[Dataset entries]
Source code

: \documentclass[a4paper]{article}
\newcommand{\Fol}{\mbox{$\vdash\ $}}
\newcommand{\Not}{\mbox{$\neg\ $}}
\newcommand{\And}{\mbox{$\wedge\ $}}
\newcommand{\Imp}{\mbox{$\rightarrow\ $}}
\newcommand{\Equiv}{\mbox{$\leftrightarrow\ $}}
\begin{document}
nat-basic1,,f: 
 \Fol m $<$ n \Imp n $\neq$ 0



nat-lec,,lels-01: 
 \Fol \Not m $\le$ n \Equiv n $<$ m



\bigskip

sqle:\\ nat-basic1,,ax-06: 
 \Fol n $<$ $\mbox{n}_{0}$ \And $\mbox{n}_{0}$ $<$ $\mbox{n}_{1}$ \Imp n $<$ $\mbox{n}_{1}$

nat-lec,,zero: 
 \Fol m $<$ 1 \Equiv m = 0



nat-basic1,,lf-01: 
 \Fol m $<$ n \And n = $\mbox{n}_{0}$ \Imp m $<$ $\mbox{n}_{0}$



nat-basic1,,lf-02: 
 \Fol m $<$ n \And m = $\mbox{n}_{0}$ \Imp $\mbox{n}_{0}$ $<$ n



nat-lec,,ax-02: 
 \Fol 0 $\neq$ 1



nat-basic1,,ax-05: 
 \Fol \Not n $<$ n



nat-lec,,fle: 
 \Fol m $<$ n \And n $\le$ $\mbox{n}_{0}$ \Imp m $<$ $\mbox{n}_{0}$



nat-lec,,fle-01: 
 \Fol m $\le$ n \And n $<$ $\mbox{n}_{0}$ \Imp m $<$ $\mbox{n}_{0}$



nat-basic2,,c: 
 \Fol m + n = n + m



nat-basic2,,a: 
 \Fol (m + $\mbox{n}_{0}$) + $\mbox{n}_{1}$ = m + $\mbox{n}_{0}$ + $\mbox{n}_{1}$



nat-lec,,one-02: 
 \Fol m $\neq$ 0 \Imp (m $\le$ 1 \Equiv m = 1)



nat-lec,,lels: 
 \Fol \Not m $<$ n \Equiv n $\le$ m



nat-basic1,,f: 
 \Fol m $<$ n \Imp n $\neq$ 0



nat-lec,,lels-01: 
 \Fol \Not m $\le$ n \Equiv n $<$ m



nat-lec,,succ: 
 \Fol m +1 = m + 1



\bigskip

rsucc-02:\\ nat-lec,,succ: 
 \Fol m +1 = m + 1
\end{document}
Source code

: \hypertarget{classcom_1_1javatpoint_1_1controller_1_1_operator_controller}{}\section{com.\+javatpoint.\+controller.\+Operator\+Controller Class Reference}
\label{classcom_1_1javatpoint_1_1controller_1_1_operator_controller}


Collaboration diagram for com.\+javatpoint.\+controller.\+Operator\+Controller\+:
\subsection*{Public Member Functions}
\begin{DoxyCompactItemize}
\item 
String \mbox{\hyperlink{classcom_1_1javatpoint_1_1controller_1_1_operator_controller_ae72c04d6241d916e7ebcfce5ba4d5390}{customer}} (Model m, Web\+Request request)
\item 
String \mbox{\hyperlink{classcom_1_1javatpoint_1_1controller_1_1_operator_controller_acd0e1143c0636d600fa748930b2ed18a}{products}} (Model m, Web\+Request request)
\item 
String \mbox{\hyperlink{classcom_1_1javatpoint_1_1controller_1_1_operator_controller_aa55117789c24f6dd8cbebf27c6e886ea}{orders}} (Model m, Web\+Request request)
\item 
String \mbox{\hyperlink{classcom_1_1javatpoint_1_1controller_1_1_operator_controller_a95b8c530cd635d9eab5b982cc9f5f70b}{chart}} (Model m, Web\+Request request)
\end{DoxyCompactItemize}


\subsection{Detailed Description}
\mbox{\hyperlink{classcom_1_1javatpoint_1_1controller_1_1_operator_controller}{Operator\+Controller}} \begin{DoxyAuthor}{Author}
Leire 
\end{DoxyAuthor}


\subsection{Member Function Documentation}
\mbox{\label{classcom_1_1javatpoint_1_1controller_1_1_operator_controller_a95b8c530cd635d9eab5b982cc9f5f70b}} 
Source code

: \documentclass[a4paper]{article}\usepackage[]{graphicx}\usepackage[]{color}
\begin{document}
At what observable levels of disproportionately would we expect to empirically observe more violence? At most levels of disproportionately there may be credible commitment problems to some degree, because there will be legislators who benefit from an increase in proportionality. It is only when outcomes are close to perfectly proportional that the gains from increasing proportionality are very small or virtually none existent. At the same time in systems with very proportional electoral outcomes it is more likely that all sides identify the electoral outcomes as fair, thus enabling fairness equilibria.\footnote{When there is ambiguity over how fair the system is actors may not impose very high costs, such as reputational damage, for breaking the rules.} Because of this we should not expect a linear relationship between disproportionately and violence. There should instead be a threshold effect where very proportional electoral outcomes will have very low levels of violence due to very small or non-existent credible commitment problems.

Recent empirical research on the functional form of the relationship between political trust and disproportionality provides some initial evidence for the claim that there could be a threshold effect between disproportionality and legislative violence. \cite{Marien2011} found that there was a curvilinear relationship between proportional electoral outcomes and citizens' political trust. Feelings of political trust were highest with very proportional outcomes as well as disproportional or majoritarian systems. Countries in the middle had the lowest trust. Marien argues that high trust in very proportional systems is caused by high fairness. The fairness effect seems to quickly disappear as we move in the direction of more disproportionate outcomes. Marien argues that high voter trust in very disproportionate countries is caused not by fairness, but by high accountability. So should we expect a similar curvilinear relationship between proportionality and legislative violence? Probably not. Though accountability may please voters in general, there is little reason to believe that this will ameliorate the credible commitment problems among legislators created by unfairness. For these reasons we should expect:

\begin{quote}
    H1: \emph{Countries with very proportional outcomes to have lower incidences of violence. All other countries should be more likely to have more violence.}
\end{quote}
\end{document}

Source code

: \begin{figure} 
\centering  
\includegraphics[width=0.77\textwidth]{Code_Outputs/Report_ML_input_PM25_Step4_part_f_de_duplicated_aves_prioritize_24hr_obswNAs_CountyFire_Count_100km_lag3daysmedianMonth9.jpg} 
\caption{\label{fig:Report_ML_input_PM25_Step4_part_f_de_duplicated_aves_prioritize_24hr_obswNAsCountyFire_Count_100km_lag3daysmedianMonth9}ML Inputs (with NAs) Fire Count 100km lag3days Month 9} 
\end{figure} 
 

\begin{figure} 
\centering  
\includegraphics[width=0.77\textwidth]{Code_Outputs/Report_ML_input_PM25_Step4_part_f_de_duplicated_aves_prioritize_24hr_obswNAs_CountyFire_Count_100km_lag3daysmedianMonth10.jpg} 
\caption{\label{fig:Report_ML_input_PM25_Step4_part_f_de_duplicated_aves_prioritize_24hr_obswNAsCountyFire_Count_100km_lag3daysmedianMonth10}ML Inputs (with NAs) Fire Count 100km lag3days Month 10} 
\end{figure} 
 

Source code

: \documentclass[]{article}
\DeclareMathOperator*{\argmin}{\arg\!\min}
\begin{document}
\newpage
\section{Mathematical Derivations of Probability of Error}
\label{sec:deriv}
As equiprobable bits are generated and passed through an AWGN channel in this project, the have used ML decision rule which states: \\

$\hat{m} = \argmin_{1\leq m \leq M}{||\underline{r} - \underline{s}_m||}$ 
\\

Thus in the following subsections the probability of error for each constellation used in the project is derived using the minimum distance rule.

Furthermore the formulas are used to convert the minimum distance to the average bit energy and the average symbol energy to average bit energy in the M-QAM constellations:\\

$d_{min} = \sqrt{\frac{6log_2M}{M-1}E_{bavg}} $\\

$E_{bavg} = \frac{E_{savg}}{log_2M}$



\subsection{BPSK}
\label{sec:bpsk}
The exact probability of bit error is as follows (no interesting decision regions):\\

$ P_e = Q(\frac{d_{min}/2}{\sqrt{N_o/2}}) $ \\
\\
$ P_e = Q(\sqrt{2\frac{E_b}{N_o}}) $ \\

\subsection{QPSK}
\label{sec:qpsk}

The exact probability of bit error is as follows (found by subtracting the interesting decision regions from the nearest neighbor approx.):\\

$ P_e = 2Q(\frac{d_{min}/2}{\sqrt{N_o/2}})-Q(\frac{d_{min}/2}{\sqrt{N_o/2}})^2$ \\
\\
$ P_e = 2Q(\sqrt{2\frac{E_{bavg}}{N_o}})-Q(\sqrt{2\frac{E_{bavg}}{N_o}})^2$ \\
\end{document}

Work to complete:
Could you give the number of lines in the entries that contain the string "Inputs"? Only the number, please.

The completed task:
2